In forecasting, search >> distillation
Forecasting is a task of predicting the future. LLMs are impressive across a wide range of tasks, and for smaller LLMs, fine-tuning on traces from stronger models reliably improves performance in structured domains such as mathematics and physics. In this note, we argue forecasting doesn’t fit that pattern: distilling from stronger models does not really improve performance, if we do not add search. On the other hand, even simple search, to provide facts to smaller models, improves performance significantly.
This suggests forecasting as a reasoning task is structurally different from domains like math where distillation has proven effective. A small model attempting to forecast needs to reason over a vast, constantly updating world model: current polling data, economic indicators, geopolitical context, recent news. Math, by contrast, operates over a much smaller, fixed “world”: the rules of arithmetic don’t change.
When we distill mathematical reasoning, we’re teaching a model to apply rules more reliably and in a structured manner. When we try to distill forecasting reasoning, we’re asking a model to reproduce reasoning patterns that depend on world knowledge it doesn’t have access to. The teacher model’s reasoning trace might reference information the student model simply doesn’t know. At test time, when presented with a future world the model has never seen, the small model’s newly acquired reasoning abilities do not overcome its lacking world view.
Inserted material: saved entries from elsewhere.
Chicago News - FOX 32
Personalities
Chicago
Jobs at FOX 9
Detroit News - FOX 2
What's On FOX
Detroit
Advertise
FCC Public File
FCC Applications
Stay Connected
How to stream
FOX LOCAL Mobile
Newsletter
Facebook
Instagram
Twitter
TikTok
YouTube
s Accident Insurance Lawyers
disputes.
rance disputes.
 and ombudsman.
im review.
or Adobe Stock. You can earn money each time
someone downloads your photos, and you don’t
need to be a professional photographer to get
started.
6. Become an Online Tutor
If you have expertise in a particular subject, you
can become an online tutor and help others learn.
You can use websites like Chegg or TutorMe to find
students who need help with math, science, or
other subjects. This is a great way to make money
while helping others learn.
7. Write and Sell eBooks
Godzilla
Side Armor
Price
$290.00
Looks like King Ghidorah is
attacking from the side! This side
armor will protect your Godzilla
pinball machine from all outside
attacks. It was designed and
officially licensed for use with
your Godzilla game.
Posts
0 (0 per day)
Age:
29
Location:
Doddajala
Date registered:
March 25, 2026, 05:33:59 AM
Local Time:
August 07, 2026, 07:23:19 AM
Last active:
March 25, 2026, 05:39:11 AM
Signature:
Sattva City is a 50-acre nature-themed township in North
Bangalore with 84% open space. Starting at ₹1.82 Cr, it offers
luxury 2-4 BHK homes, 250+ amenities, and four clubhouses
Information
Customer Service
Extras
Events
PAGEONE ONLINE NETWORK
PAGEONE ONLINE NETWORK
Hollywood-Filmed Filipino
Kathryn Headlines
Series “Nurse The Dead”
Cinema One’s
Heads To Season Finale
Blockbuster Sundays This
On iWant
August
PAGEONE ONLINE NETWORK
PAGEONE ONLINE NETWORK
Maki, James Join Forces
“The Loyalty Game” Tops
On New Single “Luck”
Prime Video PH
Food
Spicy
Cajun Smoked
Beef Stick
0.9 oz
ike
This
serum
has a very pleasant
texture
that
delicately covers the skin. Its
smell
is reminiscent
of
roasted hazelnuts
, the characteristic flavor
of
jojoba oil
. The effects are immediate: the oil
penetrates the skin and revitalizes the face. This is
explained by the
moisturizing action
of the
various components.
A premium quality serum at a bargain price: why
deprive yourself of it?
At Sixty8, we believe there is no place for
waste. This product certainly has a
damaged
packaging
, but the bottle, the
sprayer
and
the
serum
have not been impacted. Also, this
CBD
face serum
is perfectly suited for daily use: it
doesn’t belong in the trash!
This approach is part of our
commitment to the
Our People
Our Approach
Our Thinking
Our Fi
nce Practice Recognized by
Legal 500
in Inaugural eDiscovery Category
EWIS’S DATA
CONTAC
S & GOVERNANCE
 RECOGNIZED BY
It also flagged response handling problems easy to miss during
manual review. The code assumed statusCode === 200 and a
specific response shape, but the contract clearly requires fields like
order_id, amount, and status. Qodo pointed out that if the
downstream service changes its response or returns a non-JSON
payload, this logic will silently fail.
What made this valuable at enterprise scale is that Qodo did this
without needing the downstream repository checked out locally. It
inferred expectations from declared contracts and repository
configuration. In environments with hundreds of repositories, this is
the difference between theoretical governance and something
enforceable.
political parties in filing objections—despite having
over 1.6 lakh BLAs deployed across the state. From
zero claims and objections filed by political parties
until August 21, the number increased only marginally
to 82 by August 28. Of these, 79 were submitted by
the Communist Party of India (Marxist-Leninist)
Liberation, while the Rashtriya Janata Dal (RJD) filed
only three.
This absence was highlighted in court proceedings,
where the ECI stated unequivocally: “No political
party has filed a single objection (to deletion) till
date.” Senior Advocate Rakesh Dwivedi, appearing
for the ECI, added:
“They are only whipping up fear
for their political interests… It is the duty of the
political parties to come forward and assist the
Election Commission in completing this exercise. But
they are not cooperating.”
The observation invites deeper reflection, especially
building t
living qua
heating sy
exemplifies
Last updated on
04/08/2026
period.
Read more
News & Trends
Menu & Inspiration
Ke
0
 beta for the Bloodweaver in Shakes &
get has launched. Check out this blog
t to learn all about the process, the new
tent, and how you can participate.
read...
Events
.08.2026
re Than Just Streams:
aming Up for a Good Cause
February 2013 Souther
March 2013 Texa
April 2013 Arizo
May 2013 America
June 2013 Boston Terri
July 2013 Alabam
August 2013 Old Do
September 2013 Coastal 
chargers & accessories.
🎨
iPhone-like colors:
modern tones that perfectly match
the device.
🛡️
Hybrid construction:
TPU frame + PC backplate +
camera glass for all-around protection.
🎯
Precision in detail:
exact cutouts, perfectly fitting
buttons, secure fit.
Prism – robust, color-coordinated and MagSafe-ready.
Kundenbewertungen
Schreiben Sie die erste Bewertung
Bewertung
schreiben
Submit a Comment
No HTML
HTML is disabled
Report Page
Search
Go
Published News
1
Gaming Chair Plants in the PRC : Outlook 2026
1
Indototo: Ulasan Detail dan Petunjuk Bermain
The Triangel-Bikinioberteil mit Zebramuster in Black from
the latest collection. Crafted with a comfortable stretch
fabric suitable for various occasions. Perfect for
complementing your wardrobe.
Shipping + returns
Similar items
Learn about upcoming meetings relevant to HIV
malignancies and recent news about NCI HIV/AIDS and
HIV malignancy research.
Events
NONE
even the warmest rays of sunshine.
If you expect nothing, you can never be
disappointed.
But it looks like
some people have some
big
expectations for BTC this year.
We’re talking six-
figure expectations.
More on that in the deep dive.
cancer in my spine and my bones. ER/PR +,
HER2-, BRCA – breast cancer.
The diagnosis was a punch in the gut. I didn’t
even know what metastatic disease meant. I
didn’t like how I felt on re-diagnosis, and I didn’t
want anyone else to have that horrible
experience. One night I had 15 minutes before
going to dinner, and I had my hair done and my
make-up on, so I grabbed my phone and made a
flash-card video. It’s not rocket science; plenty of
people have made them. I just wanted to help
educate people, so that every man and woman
This points toward a different approach: search must be included from the start.
The belief that LLM forecasting needs search to be effective is not new; Bosse, Muehlbacher, et al. 2024 establish lack of high-quality search as the main “red flag” for claims of superhuman forecasting; and in Chandak, Goel, et al. 2025 fine-tuning Qwen-8b for forecasting matches proprietary models only when search is included. In this note, we show this point through several small experiments on a subset of binary questions from Polymarket.
What happens when we distill reasoning traces from a good forecaster to a worse one?
Our attempts at distillation without retrieval produced marginal improvements despite large changes in output structure. The model learned to sound like the teacher, but couldn’t ground this in facts it didn’t have.

Model trace comparison
Adding search
Distillation having failed, we reframe the problem. If we can’t drastically improve model abilities through supervised fine-tuning, perhaps giving evidence to reason over is the way to go.
To this end we implemented search based context using Perplexity’s Sonar Pro API. The pipeline passes each forecasting question to Sonar Pro, which uses multi-step reasoning to find relevant sources. We then filter out articles published after the question’s cutoff date to preserve evaluation integrity, extract clean text, and run an LLM-as-judge to flag any articles that leak the resolution. The top remaining articles are injected into the forecasting prompt as context.
We share our retrieval+filter code in the hope it’s useful for future work.
Results
For small models (Llama-3.2-3B) which are poorly informed about the world and tend to hallucinate, the performance benefit from including relevant context is large. On Llama-3.1-8B there is still an improvement, but less significant.
Work from Chandak, Goel et al. arrives at a similar conclusion from a different angle. They synthesize 50,000 forecasting questions from news and train an 8B model with reinforcement learning and SFT. They also find that retrieval on these open ended questions improves accuracy, particularly for small models, and their trained model matches larger proprietary models only when retrieval is included. Even with RL training on forecasting specific data, the bottleneck remains information access.

Is search leaking the correct answers?
The short answer is no; the leakage rate with our pre-cutoff retrieval method turns out to affect only 3% of the questions.
To monitor leakage rates we randomly selected 100 questions from the test set and went through all 290 associated articles which the model had access to. Of this set, 5 articles contained information which should not have been available at the cutoff. That resulted in an upper bound of 3% rate of contamination (if those articles would directly leak the answer), which does not affect our qualitative results.
Given our contamination rate we can determine the increase in performance under the most severe scenario—for the questions with leakage, the model only gets it right because of the leak. As we can see it’s a relatively moderate difference.

Context increases accuracy and confidence
The table below shows three examples where search context corrected an otherwise wrong prediction. Without context, our model tends to hedge toward vagueness. Predicting “Yes” for the Sanders question based on general media coverage patterns, or “Yes” for Russian territorial gains based on historical conflict dynamics. There is no concreteness to the language and no use of precise facts.
With relevant context injected, the model anchors on concrete, recent information: the speech is part of an economic policy tour, ISW reports show only incremental advances, recent Trump-Putin calls signal an active diplomatic channel. This results in more calibrated and accurate predictions, limiting the amount of clustering near 50%.

Conclusion
It’s clear that any serious attempt at LLM forecasting must solve dated information retrieval. After our experiments, we believe the main reason small models fail at forecasting is that they lack relevant information about the world. Retrieval supplies that state; and once context is available to the model, probability estimates become more accurate. Future work on LLM forecasting should always include either search or relevant context on every forecasting query.